> [Extrait cité]:
-------------------------
Un vent nouveau souffle sur les Cannes Lions en 2018, c’est une certitude. Reste à savoir s’il s’agit d’un alizé passager ou d’un mistral puissant. Confrontés à une situation inédite cette année avec le moratoire décrété par le groupe Publicis, les organisateurs de l’événement ont décidé de revoir leur copie en profondeur. De quoi alimenter la thèse d’une année de transition, avant le retour aux affaires annoncé en 2019 du groupe dirigé par Arthur Sadoun - troisième contributeur de l’événement à hauteur de près de 20 millions d’euros annuels selon Les Echos. Du rififi en coulisses qui n’empêche pas l’émergence durable de certaines tendances. Tour d’horizon avec cinq d’entre elles, préfigurant plus une ère nouvelle que des penchants circonstanciels.
Une formule new look pas si expérimentale
Sommée de se réinventer en raison des dérives financières notées ces dernières années et de la grogne de contributeurs majeurs, la grand-messe annuelle de la publicité a chamboulé son modèle cette année. À commencer par sa durée, réduite d’une semaine à cinq jours. Autre modification d’envergure, l’architecture des récompenses, repensée par souci de simplification. Plutôt que de placer les récompenses sous la bannière unique des Cannes Lions, décision a été prise de s’appuyer sur un nouvel ensemble de catégories fixes dénommées « tracks » (Reach, Communications, Craft, Experience, Innovation, Impact et Good), autour duquel s’articulent les 28 Lions. Trois d’entre eux (Cyber, Integrated et Promo & Activation) disparaissent quand cinq font dans le même temps leur apparition (Creative eCommerce, Social & Influencer, Industry Craft, Sustainable Development Goals et Brand Experience). Dans la même veine, le nombre de sous-catégories est drastiquement réduit, en témoigne la suppression de 120 d’entre elles. À noter également, un système de notation largement révisé afin de valoriser les récompenses les plus prestigieuses. Si la présence en shortlist et le Bronze rapportent toujours 1 et 3 points, l’Argent vaut désormais 7 points (contre 5 auparavant), l’Or 15 points (contre 7 précédemment) et le Grand Prix 30 points (contre 10 jusque-là). Par ailleurs, les Lions Entertainment et les Lions Innovation se voient intégrés au festival principal. Et si le nombre total de travaux créatifs présentés est en forte baisse, passant de 41 170 à 32 372 en un an, la diversité devrait être au rendez-vous. Un paradoxe qui s’explique par les nouvelles règles, plus particulièrement la limitation du nombre de catégories auxquelles une réalisation peut être soumise. Illimitée les années précédentes, celle-ci est désormais fixée à six. À la clé, la garantie de voir un nombre supérieur de campagnes primées, une situation dont les agences entendent tirer profit. Mais aussi de quoi pérenniser - au moins pour partie - cette nouvelle formule.
-------------------------
> [Données fournies]:

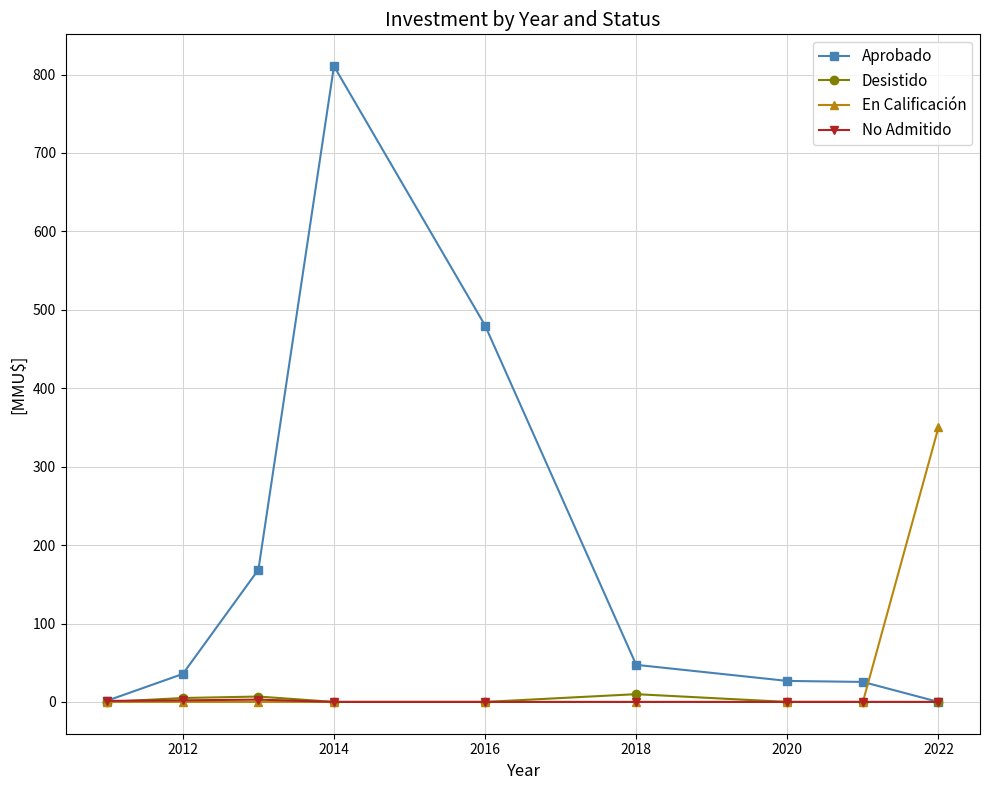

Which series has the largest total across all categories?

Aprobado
-------------------------
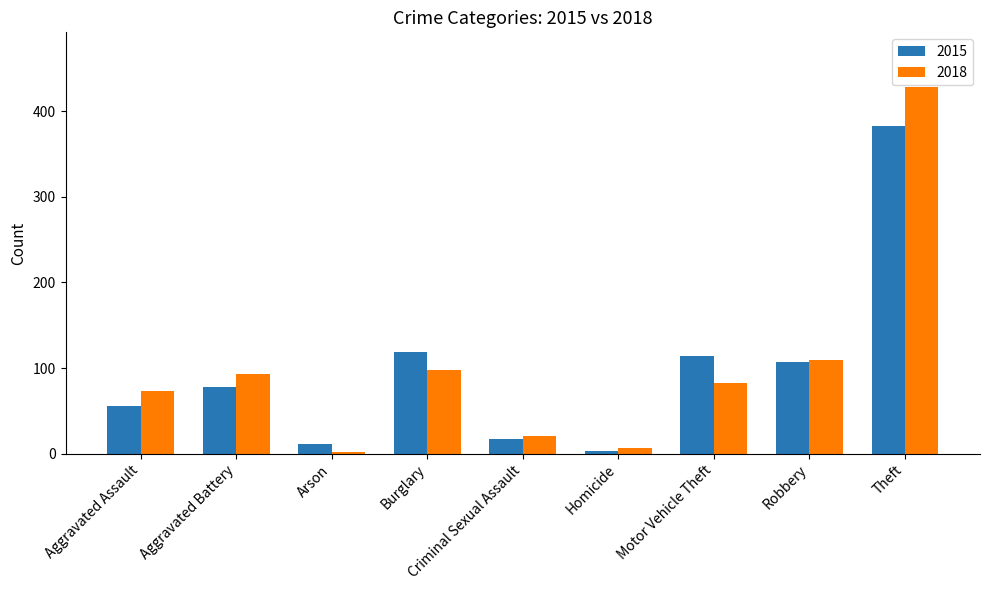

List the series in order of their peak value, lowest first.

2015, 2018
-------------------------
> [Consigne 1]: Recopiez à l'identique, dans l'extrait sur les Cannes Lions, le passage qui débute par les mots « Un vent nouveau » et s'achève sur « des penchants circonstanciels. ».
> [Consigne 2]:
Répondez aux questions suivantes d'après l'extrait sur les Cannes Lions.
(a) À quelle durée le festival a-t-il été ramené ?
(b) Combien de points l'Or rapporte-t-il désormais ?
(c) Combien de travaux créatifs ont été présentés cette année ?
> [Consigne 3]: Énumérez tous les Lions qui, selon l'extrait sur les Cannes Lions, font leur apparition cette année.

> [Corrigé 1]:
Un vent nouveau souffle sur les Cannes Lions en 2018, c’est une certitude. Reste à savoir s’il s’agit d’un alizé passager ou d’un mistral puissant. Confrontés à une situation inédite cette année avec le moratoire décrété par le groupe Publicis, les organisateurs de l’événement ont décidé de revoir leur copie en profondeur. De quoi alimenter la thèse d’une année de transition, avant le retour aux affaires annoncé en 2019 du groupe dirigé par Arthur Sadoun - troisième contributeur de l’événement à hauteur de près de 20 millions d’euros annuels selon Les Echos. Du rififi en coulisses qui n’empêche pas l’émergence durable de certaines tendances. Tour d’horizon avec cinq d’entre elles, préfigurant plus une ère nouvelle que des penchants circonstanciels.

> [Corrigé 2]:
(a) Cinq jours.
(b) 15 points.
(c) 32 372.

> [Corrigé 3]: Creative eCommerce, Social & Influencer, Industry Craft, Sustainable Development Goals, Brand Experience